Other techniques assume the ability to get beyond the restlessness of the moment and focus more on emotional distance and equanimity. Once you feel you are up to it, you may want to start your session with a particular focus or ‘intention’. With time you will learn how to observe your emotional energy and how it feels in your body. 

If you find you do not enjoy the ‘sitting’ meditation, there are further options and methods to create mindfulness and begin to observe the present moment. Other activities you can use to create a meditative practice could include: 

  • Non-judgmental awareness 

From the moment you wake up, you are busy making imminent judgments about everything and everyone you encounter. These judgments are often subconscious, so the first step is to realize that you are actually making them. This is the ultimate goal of any formal mindfulness meditation practice: to do it in daily life. 

  • Tai chi 

Practitioners often call it a moving meditation and research has confirmed many similarities between meditation and Tai chi.  

  • Yoga 

Many yoga practitioners will say that yoga has little to do the poses or the stretching. What truly matters is the meditation. A typical yoga pose is the perfect opportunity to practice acceptance of discomfort. Those who practice mindfulness are also practicing non-judgmental awareness of both positive and negative emotions, thoughts, and situations. If you can observe the physical discomfort of a particular pose from a detached position, neither running from it nor succumbing to, you are practicing true mindfulness. 

  • Walking 

Rather than sit in stillness, take a walk along a short predetermined path of 20-30 paces somewhere quiet and familiar. This creates boundaries and reduces distractions. More seasoned or confident people can go on unstructured, longer walks. The important thing is to pay attention to the shifting weight of your body as you walk, the feel of your footfalls, and the sensation of gliding through the air. As with sitting meditation, allow thoughts and other distractions to come and go; acknowledge but do not judge them. 

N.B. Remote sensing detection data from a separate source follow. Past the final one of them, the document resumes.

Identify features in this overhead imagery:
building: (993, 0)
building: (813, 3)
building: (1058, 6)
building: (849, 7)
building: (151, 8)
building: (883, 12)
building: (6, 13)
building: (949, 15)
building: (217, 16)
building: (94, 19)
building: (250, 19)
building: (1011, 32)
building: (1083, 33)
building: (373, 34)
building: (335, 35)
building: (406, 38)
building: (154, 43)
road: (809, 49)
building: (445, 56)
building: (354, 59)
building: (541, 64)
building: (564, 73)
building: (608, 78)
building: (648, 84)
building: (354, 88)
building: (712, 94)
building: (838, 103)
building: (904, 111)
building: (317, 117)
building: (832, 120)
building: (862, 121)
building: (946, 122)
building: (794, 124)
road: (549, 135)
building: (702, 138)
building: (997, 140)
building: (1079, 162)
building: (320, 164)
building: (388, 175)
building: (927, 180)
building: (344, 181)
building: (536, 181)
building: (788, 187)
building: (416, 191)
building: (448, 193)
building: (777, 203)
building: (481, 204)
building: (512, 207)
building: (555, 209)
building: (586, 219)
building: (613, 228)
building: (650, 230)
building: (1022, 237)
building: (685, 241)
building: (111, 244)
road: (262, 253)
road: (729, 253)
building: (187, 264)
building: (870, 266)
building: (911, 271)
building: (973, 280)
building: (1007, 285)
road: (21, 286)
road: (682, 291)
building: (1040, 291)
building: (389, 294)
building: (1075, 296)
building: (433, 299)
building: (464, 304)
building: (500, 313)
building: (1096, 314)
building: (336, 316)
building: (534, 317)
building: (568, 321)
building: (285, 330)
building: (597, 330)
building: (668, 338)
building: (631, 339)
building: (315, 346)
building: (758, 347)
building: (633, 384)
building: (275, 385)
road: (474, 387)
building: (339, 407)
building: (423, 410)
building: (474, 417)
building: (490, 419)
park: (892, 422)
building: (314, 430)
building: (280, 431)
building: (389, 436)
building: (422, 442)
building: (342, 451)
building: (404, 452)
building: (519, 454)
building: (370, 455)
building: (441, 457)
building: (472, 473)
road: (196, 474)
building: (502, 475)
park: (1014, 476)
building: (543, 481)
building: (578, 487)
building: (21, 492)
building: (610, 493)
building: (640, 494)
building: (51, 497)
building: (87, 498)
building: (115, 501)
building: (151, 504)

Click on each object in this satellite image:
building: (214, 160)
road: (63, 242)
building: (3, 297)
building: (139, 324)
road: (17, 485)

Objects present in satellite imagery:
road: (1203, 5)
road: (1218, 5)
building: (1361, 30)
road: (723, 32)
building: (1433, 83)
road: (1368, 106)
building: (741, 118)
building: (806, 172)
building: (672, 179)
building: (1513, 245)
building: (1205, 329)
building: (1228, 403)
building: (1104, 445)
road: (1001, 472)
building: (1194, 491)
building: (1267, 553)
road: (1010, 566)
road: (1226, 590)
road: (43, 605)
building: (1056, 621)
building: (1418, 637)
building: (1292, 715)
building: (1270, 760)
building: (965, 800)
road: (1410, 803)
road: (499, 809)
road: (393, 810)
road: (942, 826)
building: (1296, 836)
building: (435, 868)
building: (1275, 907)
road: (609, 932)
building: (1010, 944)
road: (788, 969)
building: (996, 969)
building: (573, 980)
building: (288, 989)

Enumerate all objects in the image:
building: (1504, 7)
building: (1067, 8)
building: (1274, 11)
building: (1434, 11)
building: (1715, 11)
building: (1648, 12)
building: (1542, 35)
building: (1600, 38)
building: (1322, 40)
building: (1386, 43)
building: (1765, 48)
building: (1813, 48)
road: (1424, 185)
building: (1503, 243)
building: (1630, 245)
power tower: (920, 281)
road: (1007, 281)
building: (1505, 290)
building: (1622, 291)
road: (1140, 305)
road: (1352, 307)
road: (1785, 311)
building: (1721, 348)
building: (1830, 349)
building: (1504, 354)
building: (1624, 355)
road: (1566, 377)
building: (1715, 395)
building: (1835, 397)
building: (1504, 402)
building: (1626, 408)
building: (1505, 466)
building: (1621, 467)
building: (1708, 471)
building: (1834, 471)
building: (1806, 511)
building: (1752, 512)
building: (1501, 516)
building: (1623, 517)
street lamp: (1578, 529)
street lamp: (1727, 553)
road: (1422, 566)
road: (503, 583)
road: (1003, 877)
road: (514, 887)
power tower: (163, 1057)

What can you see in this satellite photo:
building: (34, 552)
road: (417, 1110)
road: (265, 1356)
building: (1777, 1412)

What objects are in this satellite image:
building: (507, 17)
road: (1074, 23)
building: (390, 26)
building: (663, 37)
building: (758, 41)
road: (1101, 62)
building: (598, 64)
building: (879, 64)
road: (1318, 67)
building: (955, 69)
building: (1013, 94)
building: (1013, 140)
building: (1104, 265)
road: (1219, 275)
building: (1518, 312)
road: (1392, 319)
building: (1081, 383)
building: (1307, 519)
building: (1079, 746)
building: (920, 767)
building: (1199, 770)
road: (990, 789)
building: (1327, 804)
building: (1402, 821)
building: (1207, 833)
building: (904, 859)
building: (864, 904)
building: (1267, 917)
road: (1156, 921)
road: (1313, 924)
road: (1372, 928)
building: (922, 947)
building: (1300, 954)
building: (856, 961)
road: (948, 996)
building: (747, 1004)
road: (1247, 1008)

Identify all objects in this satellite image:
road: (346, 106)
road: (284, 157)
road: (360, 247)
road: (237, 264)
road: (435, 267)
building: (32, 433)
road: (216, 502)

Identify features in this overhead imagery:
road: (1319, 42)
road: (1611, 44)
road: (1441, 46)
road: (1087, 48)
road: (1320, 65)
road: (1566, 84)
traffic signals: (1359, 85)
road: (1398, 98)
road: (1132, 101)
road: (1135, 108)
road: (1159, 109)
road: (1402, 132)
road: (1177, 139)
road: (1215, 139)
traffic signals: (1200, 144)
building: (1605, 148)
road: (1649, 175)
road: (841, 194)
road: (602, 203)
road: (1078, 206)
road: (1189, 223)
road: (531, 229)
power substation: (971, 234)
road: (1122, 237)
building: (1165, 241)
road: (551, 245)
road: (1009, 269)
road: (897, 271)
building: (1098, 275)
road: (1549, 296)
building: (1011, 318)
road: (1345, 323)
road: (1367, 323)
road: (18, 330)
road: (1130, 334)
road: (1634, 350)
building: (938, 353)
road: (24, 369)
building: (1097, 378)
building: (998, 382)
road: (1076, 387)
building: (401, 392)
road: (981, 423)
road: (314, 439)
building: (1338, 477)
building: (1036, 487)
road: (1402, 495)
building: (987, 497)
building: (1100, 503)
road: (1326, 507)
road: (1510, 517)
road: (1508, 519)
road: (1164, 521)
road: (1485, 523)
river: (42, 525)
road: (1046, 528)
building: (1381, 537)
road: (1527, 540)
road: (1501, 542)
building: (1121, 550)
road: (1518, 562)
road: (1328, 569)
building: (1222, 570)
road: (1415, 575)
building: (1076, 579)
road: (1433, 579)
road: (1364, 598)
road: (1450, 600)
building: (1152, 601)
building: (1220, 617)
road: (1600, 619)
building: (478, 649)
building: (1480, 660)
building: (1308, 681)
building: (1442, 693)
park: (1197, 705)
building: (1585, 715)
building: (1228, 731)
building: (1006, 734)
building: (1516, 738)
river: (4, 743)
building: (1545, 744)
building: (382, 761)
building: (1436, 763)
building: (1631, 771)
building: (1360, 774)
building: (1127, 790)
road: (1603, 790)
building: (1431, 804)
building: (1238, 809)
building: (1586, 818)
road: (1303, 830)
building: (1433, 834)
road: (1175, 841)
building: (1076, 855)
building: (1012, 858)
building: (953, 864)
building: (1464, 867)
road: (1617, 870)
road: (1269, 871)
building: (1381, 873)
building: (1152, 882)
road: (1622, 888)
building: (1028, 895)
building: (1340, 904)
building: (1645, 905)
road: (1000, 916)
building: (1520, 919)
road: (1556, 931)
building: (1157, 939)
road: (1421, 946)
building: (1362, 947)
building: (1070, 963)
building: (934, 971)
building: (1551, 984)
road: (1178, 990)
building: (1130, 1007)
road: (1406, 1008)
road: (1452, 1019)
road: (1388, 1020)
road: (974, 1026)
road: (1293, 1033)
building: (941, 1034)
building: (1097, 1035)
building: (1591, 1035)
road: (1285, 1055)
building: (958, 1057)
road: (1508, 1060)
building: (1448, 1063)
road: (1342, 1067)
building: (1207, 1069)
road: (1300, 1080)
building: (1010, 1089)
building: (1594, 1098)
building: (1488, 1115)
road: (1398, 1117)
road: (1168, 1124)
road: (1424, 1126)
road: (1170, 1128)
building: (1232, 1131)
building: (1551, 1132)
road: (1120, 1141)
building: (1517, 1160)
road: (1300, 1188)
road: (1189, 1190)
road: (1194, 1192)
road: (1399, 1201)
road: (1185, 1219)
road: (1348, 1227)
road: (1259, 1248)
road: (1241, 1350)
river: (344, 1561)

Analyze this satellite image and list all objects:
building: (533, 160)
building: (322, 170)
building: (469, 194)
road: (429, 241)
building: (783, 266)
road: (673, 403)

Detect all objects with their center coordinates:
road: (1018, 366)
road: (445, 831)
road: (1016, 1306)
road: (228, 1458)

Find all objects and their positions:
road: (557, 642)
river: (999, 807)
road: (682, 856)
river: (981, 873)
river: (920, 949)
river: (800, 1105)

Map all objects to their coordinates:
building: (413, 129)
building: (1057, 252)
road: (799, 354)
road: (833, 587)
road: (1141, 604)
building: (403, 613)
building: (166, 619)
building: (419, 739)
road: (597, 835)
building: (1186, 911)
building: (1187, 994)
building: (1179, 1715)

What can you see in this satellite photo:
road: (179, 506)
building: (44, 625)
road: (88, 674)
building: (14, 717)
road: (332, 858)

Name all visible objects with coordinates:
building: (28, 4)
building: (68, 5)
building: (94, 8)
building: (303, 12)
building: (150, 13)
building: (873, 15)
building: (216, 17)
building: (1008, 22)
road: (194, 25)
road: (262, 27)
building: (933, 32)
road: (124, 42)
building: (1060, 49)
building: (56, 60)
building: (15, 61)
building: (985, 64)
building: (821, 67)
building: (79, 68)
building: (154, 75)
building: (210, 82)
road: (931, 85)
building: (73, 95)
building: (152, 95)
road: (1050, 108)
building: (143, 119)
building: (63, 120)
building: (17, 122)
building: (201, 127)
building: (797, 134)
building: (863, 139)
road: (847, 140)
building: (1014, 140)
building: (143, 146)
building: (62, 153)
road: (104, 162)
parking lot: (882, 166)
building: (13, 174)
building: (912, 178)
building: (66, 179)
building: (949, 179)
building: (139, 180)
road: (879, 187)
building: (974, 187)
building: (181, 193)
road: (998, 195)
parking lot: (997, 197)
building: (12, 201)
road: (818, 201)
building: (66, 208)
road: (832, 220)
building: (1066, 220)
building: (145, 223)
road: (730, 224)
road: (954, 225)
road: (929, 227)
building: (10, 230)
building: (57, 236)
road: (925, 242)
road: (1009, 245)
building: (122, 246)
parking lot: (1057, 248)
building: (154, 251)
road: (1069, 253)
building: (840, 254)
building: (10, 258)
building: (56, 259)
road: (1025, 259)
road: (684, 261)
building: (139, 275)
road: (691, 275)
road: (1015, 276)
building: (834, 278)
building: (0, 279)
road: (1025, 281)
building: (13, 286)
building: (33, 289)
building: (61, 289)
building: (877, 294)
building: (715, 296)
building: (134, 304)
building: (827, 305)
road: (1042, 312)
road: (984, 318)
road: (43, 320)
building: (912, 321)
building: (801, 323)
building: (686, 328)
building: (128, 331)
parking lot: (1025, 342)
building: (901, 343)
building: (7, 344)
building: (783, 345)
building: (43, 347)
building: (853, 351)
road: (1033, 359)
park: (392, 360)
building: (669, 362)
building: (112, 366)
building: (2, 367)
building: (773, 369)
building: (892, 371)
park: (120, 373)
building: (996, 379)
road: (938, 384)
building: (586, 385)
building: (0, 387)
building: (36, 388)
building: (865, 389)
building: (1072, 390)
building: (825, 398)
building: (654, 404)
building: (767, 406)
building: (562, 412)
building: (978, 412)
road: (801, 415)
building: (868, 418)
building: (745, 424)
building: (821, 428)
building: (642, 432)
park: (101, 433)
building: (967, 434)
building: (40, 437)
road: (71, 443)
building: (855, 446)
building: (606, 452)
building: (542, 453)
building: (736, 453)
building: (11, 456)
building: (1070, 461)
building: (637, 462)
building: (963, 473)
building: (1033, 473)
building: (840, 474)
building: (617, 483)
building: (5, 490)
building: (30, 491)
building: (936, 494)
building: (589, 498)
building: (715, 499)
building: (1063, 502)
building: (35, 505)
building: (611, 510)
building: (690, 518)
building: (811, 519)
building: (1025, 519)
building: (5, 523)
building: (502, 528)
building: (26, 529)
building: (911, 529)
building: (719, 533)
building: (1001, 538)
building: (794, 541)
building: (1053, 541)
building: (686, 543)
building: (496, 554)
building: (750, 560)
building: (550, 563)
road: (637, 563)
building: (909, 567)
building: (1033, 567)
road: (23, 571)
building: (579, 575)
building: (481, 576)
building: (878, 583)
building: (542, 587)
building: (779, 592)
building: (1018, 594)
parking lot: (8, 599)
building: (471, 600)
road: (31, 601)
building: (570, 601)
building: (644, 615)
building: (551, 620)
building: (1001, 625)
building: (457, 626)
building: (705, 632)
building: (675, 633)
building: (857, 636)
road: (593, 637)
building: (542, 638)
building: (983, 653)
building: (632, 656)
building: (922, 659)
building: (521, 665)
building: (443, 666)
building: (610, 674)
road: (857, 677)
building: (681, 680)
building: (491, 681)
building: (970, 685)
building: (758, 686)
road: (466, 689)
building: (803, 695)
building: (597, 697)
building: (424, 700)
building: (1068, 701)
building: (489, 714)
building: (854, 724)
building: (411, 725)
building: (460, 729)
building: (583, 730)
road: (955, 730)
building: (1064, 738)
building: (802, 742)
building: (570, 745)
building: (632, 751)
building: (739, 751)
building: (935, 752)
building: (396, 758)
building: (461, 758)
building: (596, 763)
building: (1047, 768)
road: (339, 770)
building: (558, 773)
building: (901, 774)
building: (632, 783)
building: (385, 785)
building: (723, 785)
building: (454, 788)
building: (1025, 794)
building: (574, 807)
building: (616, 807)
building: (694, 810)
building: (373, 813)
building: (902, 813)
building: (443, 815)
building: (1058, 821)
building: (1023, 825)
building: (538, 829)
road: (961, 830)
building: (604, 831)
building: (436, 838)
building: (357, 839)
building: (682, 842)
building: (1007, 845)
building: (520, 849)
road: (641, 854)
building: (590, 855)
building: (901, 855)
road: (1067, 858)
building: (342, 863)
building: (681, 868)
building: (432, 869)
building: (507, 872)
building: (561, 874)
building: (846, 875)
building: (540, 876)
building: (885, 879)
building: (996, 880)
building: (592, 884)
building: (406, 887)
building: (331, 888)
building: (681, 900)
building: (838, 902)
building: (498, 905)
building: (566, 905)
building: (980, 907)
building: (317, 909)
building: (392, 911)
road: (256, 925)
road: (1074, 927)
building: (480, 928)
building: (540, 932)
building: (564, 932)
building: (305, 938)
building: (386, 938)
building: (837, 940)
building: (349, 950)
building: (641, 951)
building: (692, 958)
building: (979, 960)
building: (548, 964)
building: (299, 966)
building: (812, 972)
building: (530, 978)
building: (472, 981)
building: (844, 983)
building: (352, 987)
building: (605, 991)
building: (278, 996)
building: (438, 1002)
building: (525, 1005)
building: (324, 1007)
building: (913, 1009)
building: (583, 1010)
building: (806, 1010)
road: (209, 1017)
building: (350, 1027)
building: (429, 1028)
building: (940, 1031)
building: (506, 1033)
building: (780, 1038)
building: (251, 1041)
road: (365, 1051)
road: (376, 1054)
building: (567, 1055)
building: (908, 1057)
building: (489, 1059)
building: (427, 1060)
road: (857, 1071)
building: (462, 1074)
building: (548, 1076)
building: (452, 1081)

Compared to a regular walking routine, a walking meditation practice has been shown to reduce depression, improve fitness and vascular function and lower stress hormones. In some respects this may be even better than sitting meditation, which can also lower stress hormones and combat depression but generally does not improve physical fitness. 

  • Coloring 

First popularized by Jung, who had his patients draw and color intricate mandala patterns, adult coloring books are enjoying an renewed explosion in popularity. Coloring within the lines requires presence. Your mind wanders, you spill over the line. Most importantly, coloring is an immersive, intrinsically rewarding practice. To see the patterns pop alive in full color is its own reward. 

  • Dancing 

Meditative dancing is supposed to mirror the saying ‘Dance like no body’s watching.’ The body and the music merge. When truly immersed in the music, the notion of self as its own component disappears, if only for a few minutes. And that is enough. You also do not need any skill or to be a talented dancer to reap the benefits.

  • Guided meditations 

Some purists might ridicule person’s reliance on guided meditations to achieve mindfulness, but this is, after all, about non-judgement. Shortcuts that get you to the place to which you are heading are wonderful tools to have. Guided journeys are still journeys. They also teach you how to navigate paths until eventually you feel confident enough to follow them alone. There are many apps an programs which offer fantastic guided meditative and mindful journeys. Try and few and find the one that allows you to express your individual meditative ideas and processes.

When you give yourself the time and space to explore, meditation and mindfulness can be a progressive means to getting out of your modern hyper-rational mind and letting something deeper, more instinctually and solid fill the space. In meditation, you allow yourself to dwell in the present state for a short time, but the experience can dramatically change what you bring back with you to your daily living.